2.  Declare a string "ACGT", and then the code uses 'A', 'C', 'G', 'T' only once.
3. Only two loops, first loop, variable l - left pointer from 0 to n-1.
second while loop, move r pointer if cnt arrray is bigger than mx - minimum
while (cnt['A'] > mx || cnt['C'] > mx || cnt['T'] > mx || cnt['G'] > mx) {

How to paraphrase this conditional checking?
Let us go through the test case "GAAATAAA",
cnt['A'] = 6, cnt['C'] = 0, cnt['G']= 1, cnt['T'] = 1
mx = 2,
starting from G, and then, while loop <- get in,
G-> GA->...->GAAATA, cnt['A'] = 2, cnt['G'] = 0,

now, it is time to exit while loop. <- making sense.

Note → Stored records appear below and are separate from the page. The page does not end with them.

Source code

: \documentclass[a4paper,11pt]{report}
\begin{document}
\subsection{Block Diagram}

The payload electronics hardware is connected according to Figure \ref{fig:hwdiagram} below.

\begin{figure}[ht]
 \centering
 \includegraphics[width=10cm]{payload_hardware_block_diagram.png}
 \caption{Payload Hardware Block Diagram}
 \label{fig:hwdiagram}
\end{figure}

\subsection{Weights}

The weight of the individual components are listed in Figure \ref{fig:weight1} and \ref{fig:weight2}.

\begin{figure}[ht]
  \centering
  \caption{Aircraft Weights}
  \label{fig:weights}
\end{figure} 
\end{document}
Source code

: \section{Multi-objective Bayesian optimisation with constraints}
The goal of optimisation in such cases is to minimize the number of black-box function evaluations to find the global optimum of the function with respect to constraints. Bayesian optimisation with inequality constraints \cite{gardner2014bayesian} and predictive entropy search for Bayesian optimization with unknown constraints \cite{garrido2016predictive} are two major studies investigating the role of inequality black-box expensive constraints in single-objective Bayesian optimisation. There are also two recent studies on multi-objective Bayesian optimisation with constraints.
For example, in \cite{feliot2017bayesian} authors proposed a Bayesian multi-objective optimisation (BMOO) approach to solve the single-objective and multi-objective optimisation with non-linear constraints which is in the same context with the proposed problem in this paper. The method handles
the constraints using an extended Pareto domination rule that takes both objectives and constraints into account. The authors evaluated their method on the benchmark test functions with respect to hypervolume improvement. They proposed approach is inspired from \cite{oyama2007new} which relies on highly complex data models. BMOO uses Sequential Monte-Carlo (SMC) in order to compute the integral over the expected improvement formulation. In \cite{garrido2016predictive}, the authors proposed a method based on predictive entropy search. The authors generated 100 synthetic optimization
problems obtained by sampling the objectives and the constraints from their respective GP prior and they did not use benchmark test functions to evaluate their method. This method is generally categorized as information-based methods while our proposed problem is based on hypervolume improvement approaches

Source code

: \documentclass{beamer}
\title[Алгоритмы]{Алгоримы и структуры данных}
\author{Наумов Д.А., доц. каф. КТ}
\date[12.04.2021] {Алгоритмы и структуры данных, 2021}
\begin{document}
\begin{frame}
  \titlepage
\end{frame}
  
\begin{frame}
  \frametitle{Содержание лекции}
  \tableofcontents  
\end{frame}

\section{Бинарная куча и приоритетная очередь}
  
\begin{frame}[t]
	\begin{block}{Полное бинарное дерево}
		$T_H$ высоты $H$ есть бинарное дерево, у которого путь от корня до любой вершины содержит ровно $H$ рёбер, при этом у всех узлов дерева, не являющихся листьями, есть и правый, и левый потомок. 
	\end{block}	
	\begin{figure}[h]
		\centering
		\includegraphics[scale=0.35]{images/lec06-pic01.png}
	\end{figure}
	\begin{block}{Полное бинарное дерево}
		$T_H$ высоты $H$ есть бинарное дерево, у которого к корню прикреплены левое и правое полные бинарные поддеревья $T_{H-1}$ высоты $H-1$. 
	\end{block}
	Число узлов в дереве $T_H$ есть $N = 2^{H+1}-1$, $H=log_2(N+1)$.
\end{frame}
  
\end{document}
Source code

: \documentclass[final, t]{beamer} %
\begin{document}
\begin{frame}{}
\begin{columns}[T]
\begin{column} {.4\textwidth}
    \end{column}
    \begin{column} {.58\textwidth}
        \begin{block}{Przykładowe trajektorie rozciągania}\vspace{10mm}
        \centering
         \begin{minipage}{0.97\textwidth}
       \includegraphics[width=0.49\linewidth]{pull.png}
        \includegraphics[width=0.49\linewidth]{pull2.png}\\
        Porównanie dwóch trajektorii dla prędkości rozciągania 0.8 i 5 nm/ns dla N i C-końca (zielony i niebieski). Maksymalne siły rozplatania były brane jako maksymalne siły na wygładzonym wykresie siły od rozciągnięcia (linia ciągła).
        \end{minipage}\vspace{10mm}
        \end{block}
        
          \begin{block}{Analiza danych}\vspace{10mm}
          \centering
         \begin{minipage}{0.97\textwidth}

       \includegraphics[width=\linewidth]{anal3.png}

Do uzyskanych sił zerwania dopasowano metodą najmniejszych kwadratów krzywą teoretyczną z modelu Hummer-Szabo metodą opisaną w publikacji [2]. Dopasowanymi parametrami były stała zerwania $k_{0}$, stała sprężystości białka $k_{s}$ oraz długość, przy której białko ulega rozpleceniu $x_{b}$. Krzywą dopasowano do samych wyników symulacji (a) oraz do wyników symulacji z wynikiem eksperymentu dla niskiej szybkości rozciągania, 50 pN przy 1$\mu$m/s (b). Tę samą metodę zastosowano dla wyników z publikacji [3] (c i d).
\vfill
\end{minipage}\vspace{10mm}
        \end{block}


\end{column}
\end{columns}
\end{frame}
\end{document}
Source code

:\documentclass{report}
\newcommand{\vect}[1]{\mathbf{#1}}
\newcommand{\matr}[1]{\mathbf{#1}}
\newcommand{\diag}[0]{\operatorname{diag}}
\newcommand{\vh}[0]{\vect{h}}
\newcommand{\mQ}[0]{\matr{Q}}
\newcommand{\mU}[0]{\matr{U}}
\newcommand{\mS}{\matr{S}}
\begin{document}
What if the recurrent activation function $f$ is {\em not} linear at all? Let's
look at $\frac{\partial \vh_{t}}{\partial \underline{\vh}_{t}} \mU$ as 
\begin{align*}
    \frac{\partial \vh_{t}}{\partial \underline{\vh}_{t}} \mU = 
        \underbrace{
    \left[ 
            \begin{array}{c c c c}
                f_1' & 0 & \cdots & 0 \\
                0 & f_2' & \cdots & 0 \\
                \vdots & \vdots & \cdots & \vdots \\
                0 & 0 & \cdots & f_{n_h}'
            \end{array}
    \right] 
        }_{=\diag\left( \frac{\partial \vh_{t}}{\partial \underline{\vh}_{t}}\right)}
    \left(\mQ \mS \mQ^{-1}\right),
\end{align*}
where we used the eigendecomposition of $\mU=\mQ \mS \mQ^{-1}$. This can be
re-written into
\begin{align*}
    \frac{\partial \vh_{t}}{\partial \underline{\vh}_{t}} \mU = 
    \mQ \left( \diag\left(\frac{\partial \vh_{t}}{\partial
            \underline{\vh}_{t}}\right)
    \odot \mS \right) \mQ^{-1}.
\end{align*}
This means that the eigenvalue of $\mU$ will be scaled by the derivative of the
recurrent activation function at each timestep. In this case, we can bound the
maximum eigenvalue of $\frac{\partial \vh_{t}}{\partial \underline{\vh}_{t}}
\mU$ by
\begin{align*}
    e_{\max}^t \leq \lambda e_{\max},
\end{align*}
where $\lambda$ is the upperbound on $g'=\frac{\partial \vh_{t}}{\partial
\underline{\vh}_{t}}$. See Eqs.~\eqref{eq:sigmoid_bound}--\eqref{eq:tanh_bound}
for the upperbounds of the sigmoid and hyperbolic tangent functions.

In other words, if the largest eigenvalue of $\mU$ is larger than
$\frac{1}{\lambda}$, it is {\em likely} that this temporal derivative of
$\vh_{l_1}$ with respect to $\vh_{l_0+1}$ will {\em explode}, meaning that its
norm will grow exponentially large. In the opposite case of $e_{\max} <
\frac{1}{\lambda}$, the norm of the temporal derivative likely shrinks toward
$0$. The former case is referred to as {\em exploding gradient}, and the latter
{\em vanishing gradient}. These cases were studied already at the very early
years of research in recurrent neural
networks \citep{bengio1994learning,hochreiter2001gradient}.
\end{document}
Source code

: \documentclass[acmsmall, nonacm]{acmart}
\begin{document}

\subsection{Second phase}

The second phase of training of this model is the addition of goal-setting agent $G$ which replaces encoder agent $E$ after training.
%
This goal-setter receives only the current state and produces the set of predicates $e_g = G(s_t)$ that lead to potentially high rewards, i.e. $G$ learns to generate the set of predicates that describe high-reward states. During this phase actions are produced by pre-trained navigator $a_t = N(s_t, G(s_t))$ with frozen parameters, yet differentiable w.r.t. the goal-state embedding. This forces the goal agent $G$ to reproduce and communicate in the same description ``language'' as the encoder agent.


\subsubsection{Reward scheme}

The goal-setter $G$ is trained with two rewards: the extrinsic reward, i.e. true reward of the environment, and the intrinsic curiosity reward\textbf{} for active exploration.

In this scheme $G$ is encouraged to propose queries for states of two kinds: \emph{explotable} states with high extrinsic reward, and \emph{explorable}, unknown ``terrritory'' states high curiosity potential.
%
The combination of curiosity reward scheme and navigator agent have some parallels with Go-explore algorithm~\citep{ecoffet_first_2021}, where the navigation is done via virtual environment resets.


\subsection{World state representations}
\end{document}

Because cnt array contains the count
for rest of substring "GAAATA", requirement is "none of 'ACGT" is more than 2".

April 14, 2016

I put the for loop into a standalone function, and then, add some comment for the function, explain the design. Basically, it is using sliding window.

Here is the link of code, which passes HackerRank as well.
https://gist.github.com/jianminchen/9b02beab326b2bfcd4b524f219d2946f

statistics:
This post is one of most viewed so far, over 130 views, from March 5 to April 13, 2016.